Provided data START

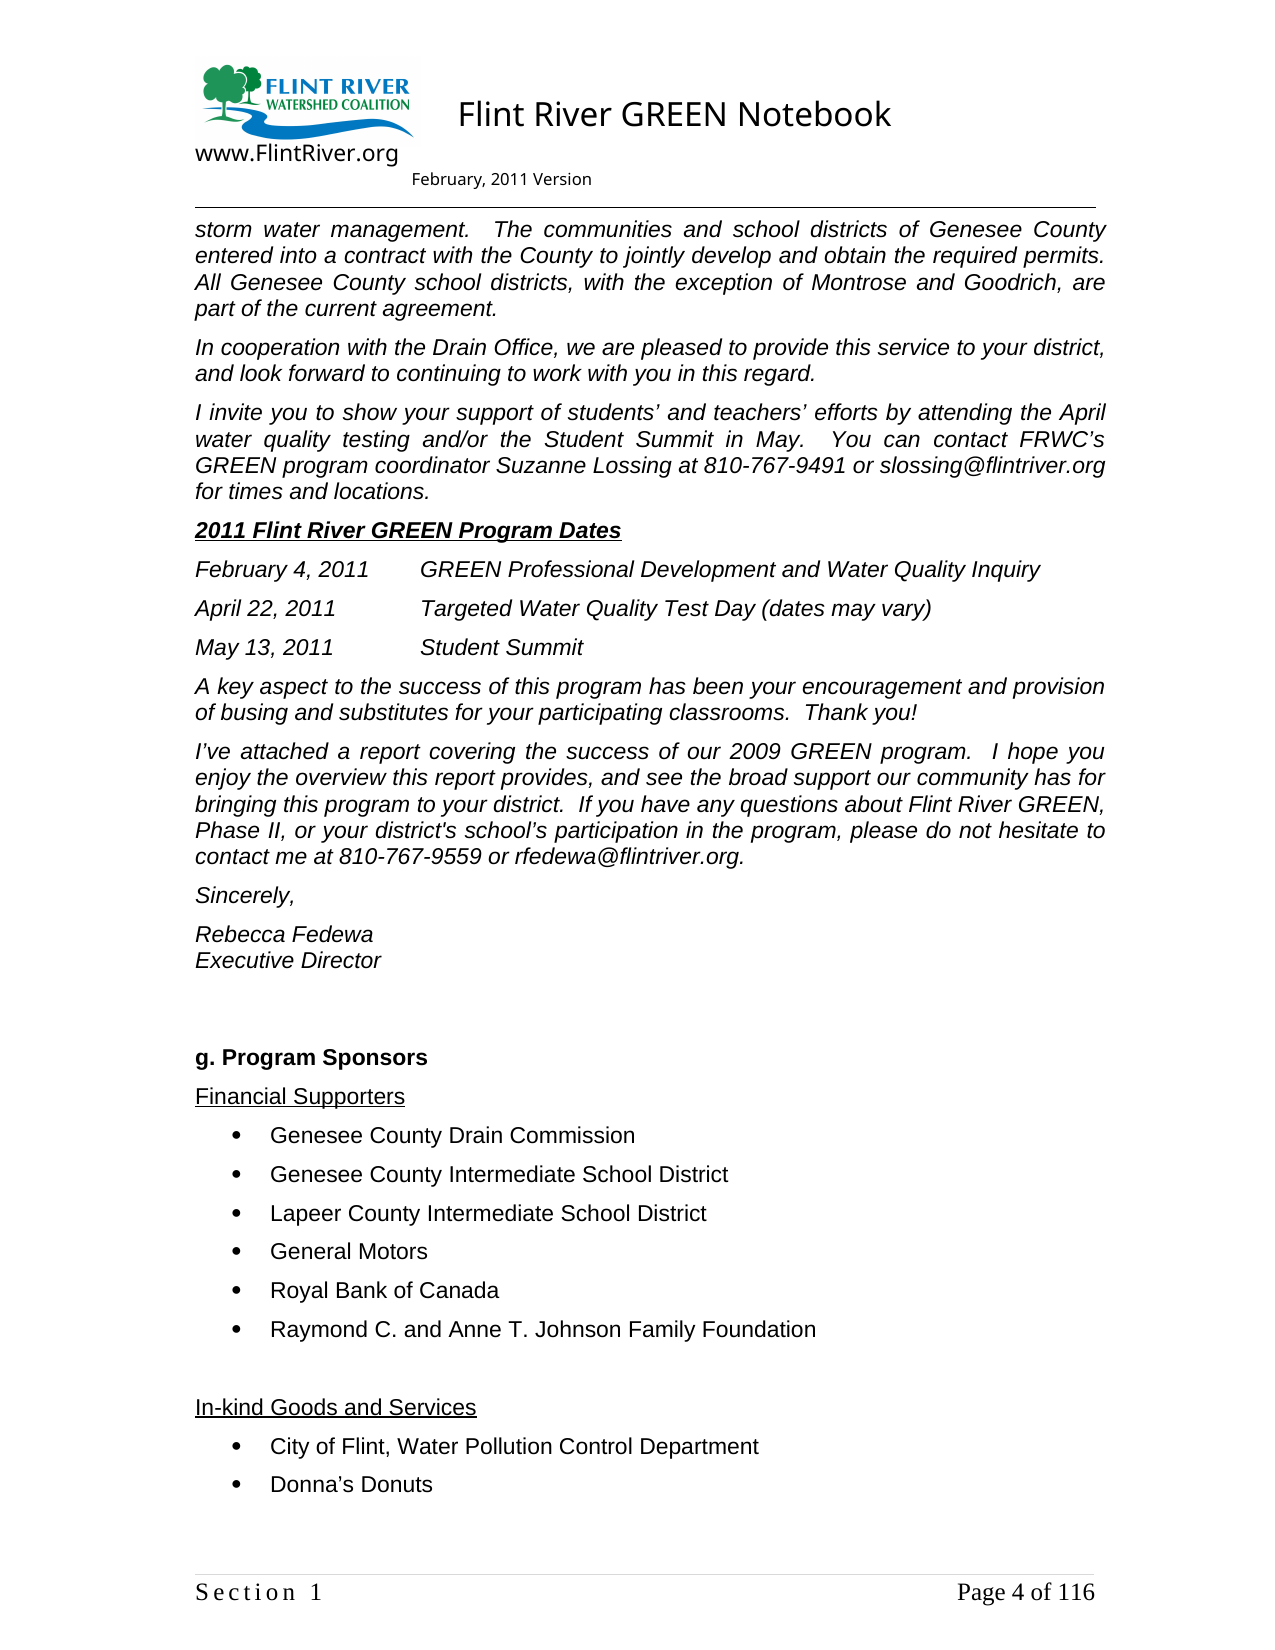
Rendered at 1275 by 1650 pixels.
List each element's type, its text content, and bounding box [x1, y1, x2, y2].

list General Motors [232, 1238, 1106, 1265]
text February 4, 2011 GREEN Professional Development and Water Quality Inquiry [195, 556, 1106, 582]
list Genesee County Intermediate School District [232, 1161, 1106, 1187]
text g. Program Sponsors [195, 1044, 1106, 1070]
text In addition to serving as a valuable learning opportunity for your students, Flint River GREEN helps satisfy your district’s required compliance with current NPDES Phase II regulations. As you may recall, the Federal Clean Water Act requires municipalities to obtain storm water permits under the National Pollution Discharge Elimination System (NPDES) permit program. Phase II of the program brought all Michigan municipalities into the program, at which point many municipalities asked the Genesee County Drain Commissioner to coordinate permit compliance efforts on their behalf. In 2001 the Genesee County Board of Commissioners designated the Genesee County Drain Commissioner the County Agency under Act 432 of 1939 for the purpose of storm water management. The communities and school districts of Genesee County entered into a contract with the County to jointly develop and obtain the required permits. All Genesee County school districts, with the exception of Montrose and Goodrich, are part of the current agreement. [195, 216, 1106, 322]
text Financial Supporters [195, 1083, 1106, 1109]
list City of Flint, Water Pollution Control Department [232, 1433, 1106, 1459]
picture [195, 56, 421, 147]
list Lapeer County Intermediate School District [232, 1199, 1106, 1226]
text I invite you to show your support of students’ and teachers’ efforts by attending the April water quality testing and/or the Student Summit in May. You can contact FRWC’s GREEN program coordinator Suzanne Lossing at 810-767-9491 or slossing@flintriver.org for times and locations. [195, 399, 1106, 505]
text A key aspect to the success of this program has been your encouragement and provision of busing and substitutes for your participating classrooms. Thank you! [195, 673, 1106, 725]
text Rebecca Fedewa [195, 921, 1106, 947]
list Donna’s Donuts [232, 1471, 1106, 1498]
list Royal Bank of Canada [232, 1277, 1106, 1303]
text April 22, 2011 Targeted Water Quality Test Day (dates may vary) [195, 595, 1106, 621]
text Sincerely, [195, 882, 1106, 908]
text I’ve attached a report covering the success of our 2009 GREEN program. I hope you enjoy the overview this report provides, and see the broad support our community has for bringing this program to your district. If you have any questions about Flint River GREEN, Phase II, or your district's school’s participation in the program, please do not hesitate to contact me at 810-767-9559 or rfedewa@flintriver.org. [195, 738, 1106, 869]
list Genesee County Drain Commission [232, 1122, 1106, 1148]
text Executive Director [195, 947, 1106, 974]
text 2011 Flint River GREEN Program Dates [195, 517, 1106, 543]
text In cooperation with the Drain Office, we are pleased to provide this service to your district, and look forward to continuing to work with you in this regard. [195, 334, 1106, 387]
text In-kind Goods and Services [195, 1394, 1106, 1420]
list Raymond C. and Anne T. Johnson Family Foundation [232, 1316, 1106, 1342]
text May 13, 2011 Student Summit [195, 634, 1106, 660]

Provided data END

▶ **Work instructions**
Pictures are to be left out; repeat all the remaining data exactly.

▶ **Task answer**
Rendered at 1275 by 1650 pixels.
List each element's type, its text content, and bounding box [x1, y1, x2, y2].

list General Motors [232, 1238, 1106, 1265]
text February 4, 2011 GREEN Professional Development and Water Quality Inquiry [195, 556, 1106, 582]
list Genesee County Intermediate School District [232, 1161, 1106, 1187]
text g. Program Sponsors [195, 1044, 1106, 1070]
text In addition to serving as a valuable learning opportunity for your students, Flint River GREEN helps satisfy your district’s required compliance with current NPDES Phase II regulations. As you may recall, the Federal Clean Water Act requires municipalities to obtain storm water permits under the National Pollution Discharge Elimination System (NPDES) permit program. Phase II of the program brought all Michigan municipalities into the program, at which point many municipalities asked the Genesee County Drain Commissioner to coordinate permit compliance efforts on their behalf. In 2001 the Genesee County Board of Commissioners designated the Genesee County Drain Commissioner the County Agency under Act 432 of 1939 for the purpose of storm water management. The communities and school districts of Genesee County entered into a contract with the County to jointly develop and obtain the required permits. All Genesee County school districts, with the exception of Montrose and Goodrich, are part of the current agreement. [195, 216, 1106, 322]
text Financial Supporters [195, 1083, 1106, 1109]
list City of Flint, Water Pollution Control Department [232, 1433, 1106, 1459]
picture [195, 56, 421, 147]
list Lapeer County Intermediate School District [232, 1199, 1106, 1226]
text I invite you to show your support of students’ and teachers’ efforts by attending the April water quality testing and/or the Student Summit in May. You can contact FRWC’s GREEN program coordinator Suzanne Lossing at 810-767-9491 or slossing@flintriver.org for times and locations. [195, 399, 1106, 505]
text A key aspect to the success of this program has been your encouragement and provision of busing and substitutes for your participating classrooms. Thank you! [195, 673, 1106, 725]
text Rebecca Fedewa [195, 921, 1106, 947]
list Donna’s Donuts [232, 1471, 1106, 1498]
list Royal Bank of Canada [232, 1277, 1106, 1303]
text April 22, 2011 Targeted Water Quality Test Day (dates may vary) [195, 595, 1106, 621]
text Sincerely, [195, 882, 1106, 908]
text I’ve attached a report covering the success of our 2009 GREEN program. I hope you enjoy the overview this report provides, and see the broad support our community has for bringing this program to your district. If you have any questions about Flint River GREEN, Phase II, or your district's school’s participation in the program, please do not hesitate to contact me at 810-767-9559 or rfedewa@flintriver.org. [195, 738, 1106, 869]
list Genesee County Drain Commission [232, 1122, 1106, 1148]
text Executive Director [195, 947, 1106, 974]
text 2011 Flint River GREEN Program Dates [195, 517, 1106, 543]
text In cooperation with the Drain Office, we are pleased to provide this service to your district, and look forward to continuing to work with you in this regard. [195, 334, 1106, 387]
text In-kind Goods and Services [195, 1394, 1106, 1420]
list Raymond C. and Anne T. Johnson Family Foundation [232, 1316, 1106, 1342]
text May 13, 2011 Student Summit [195, 634, 1106, 660]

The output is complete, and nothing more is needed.